In plainer English, Lawrence knew he had lost himself and hurt those he’d sought to help. He saw his own failure and had few resources remaining to rebuild the infrastructure of himself. His death on a motorcycle has been thought by some to be suicide.

And so, from Seven Pillars of Wisdom, I learned that a person must be true to himself.

I also learned about religion and how three of the world’s foremost religions came from the same place — the desert — and how they were linked to each other, related to each other, offspring of each other, acting in different geographical regions, all disseminating a message that Lawrence explained had come from the borderline of the settled and fecund Semitic world and the desert.

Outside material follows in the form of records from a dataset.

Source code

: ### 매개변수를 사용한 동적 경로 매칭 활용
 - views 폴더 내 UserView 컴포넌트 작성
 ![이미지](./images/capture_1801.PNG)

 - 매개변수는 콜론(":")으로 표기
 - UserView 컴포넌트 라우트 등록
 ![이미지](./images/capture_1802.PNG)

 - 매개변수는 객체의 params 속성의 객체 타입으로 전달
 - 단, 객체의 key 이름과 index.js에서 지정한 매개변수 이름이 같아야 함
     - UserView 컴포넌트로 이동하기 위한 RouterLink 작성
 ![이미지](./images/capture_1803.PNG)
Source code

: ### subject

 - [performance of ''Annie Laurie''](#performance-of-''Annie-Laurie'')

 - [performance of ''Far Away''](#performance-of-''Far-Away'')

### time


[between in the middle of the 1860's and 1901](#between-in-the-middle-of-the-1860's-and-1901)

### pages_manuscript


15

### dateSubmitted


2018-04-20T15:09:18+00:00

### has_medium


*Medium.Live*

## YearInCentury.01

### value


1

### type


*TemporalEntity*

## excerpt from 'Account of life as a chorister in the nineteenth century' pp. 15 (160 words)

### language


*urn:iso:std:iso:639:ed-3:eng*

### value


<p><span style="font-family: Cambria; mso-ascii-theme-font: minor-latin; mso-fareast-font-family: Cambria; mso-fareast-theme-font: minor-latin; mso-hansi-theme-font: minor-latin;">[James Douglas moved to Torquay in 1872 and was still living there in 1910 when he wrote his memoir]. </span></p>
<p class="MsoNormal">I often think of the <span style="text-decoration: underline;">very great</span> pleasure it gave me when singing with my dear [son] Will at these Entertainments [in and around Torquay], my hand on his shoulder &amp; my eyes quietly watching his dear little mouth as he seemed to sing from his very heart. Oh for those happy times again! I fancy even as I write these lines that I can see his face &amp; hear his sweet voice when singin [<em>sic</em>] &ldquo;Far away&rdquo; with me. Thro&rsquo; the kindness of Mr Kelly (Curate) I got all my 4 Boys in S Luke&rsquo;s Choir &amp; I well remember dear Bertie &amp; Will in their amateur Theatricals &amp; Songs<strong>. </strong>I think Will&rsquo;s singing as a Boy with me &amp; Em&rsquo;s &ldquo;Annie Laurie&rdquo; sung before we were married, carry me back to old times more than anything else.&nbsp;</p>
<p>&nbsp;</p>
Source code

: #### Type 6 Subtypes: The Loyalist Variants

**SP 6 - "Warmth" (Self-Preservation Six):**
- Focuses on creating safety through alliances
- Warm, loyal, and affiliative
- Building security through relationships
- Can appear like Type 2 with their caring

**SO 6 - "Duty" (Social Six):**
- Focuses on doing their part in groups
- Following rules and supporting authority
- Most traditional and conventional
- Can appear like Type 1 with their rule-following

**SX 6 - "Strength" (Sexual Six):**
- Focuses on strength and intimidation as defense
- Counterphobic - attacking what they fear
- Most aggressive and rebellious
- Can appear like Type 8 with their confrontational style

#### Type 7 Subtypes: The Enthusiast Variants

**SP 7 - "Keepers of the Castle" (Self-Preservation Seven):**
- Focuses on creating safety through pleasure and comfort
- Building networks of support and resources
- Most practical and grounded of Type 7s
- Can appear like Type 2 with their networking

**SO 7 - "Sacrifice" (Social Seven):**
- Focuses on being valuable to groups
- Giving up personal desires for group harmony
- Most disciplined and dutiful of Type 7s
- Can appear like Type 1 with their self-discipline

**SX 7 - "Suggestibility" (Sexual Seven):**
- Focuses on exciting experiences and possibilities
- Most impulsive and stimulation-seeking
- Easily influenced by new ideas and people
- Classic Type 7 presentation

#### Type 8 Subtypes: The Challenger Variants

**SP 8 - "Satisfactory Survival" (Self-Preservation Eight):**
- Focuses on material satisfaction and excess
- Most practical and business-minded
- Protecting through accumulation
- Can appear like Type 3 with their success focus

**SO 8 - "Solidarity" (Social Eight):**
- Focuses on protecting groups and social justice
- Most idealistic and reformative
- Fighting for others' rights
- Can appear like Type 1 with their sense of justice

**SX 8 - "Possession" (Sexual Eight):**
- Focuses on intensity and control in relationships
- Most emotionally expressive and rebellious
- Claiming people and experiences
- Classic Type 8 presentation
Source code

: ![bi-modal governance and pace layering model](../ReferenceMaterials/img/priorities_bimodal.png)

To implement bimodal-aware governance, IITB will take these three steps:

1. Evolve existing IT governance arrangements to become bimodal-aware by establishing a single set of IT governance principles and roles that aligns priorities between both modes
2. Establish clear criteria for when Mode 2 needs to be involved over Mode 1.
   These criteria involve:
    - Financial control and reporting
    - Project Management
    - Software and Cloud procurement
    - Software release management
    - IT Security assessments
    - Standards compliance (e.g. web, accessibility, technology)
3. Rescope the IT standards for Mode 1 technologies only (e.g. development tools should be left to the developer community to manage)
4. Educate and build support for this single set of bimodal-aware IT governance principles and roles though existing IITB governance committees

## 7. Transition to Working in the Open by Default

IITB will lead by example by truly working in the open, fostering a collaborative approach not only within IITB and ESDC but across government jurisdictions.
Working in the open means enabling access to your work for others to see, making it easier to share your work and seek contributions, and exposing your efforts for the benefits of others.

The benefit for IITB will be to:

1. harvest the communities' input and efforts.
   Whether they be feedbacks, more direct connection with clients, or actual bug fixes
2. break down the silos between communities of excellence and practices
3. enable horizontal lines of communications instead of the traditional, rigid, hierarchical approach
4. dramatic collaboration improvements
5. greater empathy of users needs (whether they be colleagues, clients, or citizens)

It was significant that this wrack of fallen religions lay about the meeting of the desert and the sown. It pointed to the generation of all these creeds. They were assertions, not arguments; so they required a prophet to set them forth. The Arabs said there had been forty thousand prophets: we had record of at least some hundreds. None of them had been of the wilderness; but their lives were after a pattern. Their birth set them in crowded places. An unintelligible passionate yearning drove them out into the desert. There they lived a greater or lesser time in meditation and physical abandonment… The founders of the three great creeds fulfilled this cycle…

This was the first time I had ever read anything that questioned Christianity. My dad was a skeptic, an agnostic, but my mom was not and I’d been raised in the Baptist church. I really liked the Bible and I liked church and everything related to it, but suddenly I had big questions in front of me exactly at the moment I was expected to — and did — “go forward” to accept Christ as my personal savior. Only later did I fully comprehend that my acceptance of Christianity was more the acceptance of the existence of God, not any particular faith.

You see, from Lawrence I had also learned that Islam, Judaism and Christianity were family members. In spite of his warning NOT to abandon my culture and my world, Lawrence of Arabia, in the words he’d written, had drawn me out of my culture and my world.